WYE-354 increases Adr cytotoxicity in Adr-resistant cell lines

WYE-354 cytotoxicity (Fig. 2A) was first determined in the parental K562 and resistant cell lines K562/Adr200 and K562/Adr500 using the CellTiter®-Blue Cell Viability assay. Based on the IC50 of WYE-354 in the parental and resistant cell lines (>3.2 µM; Fig. 2B), two doses of WYE-354 (0.2 and 1 µM), producing <10 and <30% cell death respectively, were selected for examining Adr sensitivity in the K562/Adr200 and K562/Adr500 cells. As shown in Fig. 2C-E, 0.2 µM WYE-354 produced a marginal decrease in Adr IC50 in the K562/Adr200 cells, with a significant decrease in Adr IC50 observed for the K562/Adr500 cells.
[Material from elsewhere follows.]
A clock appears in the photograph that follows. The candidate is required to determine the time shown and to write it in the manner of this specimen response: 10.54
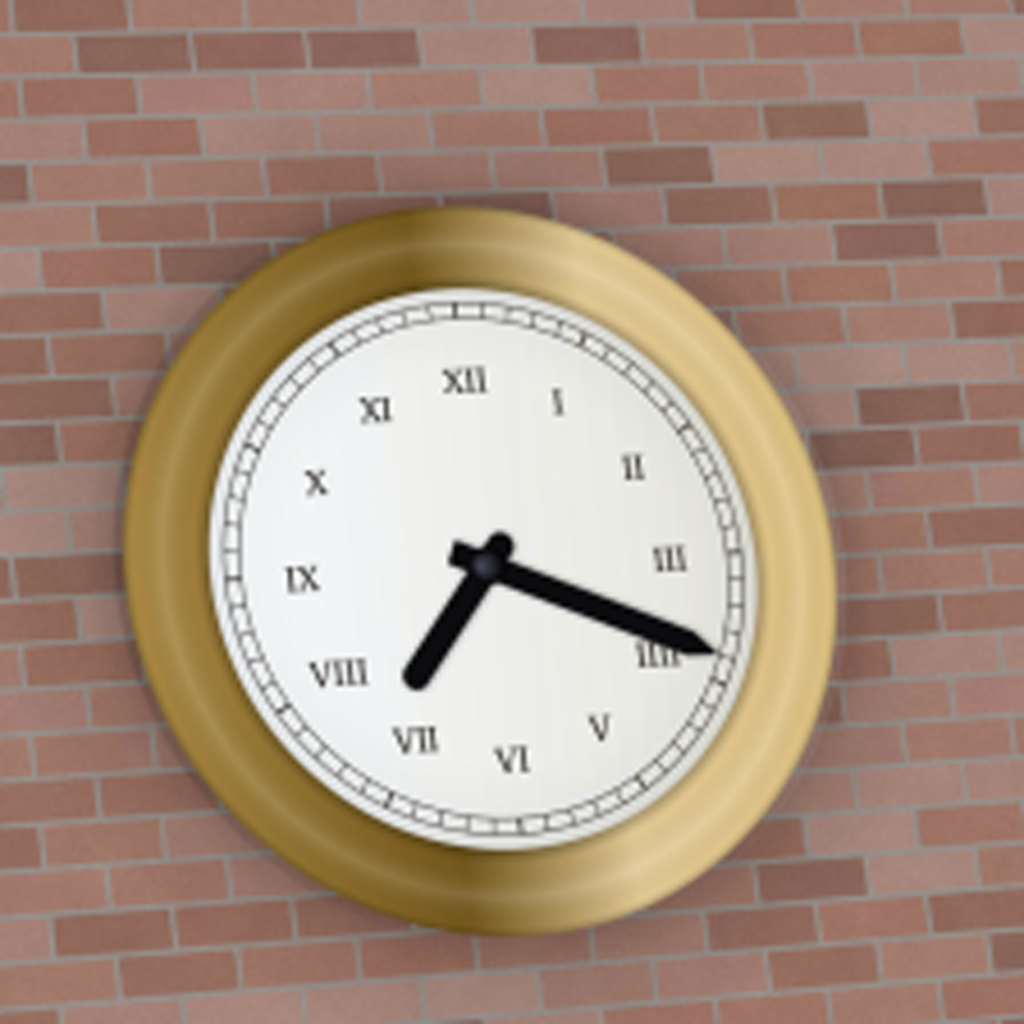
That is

The addition of 1 µM WYE-354 significantly increased Adr cytotoxicity in both resistant cell lines by decreasing the IC50 from 2.5±0.3 to 1.3±0.2 µM in the K562/Adr200 cells and from 4.6±0.7 to 1.7±0.3 µM in the K562/Adr500 cells. Verapamil at 5 µM was used as the positive control. Of note, Adr cytotoxicity in the parental K562 cells was unchanged by the addition of 0.2 or 1 µM WYE-354, including the positive control (Table III). These results suggest that WYE-354 is a potent modulator of Adr resistance in vitro.
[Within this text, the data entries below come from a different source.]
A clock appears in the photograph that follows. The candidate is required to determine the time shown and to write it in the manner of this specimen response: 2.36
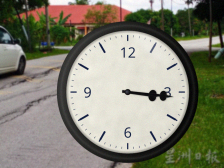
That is 3.16
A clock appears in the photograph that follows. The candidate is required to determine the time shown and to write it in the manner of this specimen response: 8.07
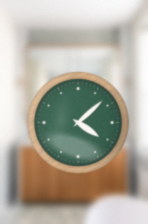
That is 4.08
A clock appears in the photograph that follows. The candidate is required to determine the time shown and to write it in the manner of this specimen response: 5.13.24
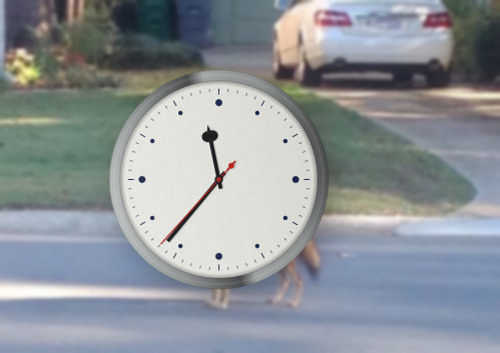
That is 11.36.37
Figure 2. Effects of WYE-354 on Adr cytotoxicity in resistant cells. (A) Structure of WYE-354. (B) WYE-354 IC50 in the parent and resistant cell lines. Dose-response curves of (C) K562, (D) K562/Adr200 and (E) K562/Adr500 cells following treatment with 0.01–100 µM Adr for 48 h in the presence of 0.2 and 1 µM WYE-354, showing a decrease in Adr IC50 in the Adr-resistant cell lines. Adr, adriamycin; IC50, concentration producing 50% decrease in cell viability.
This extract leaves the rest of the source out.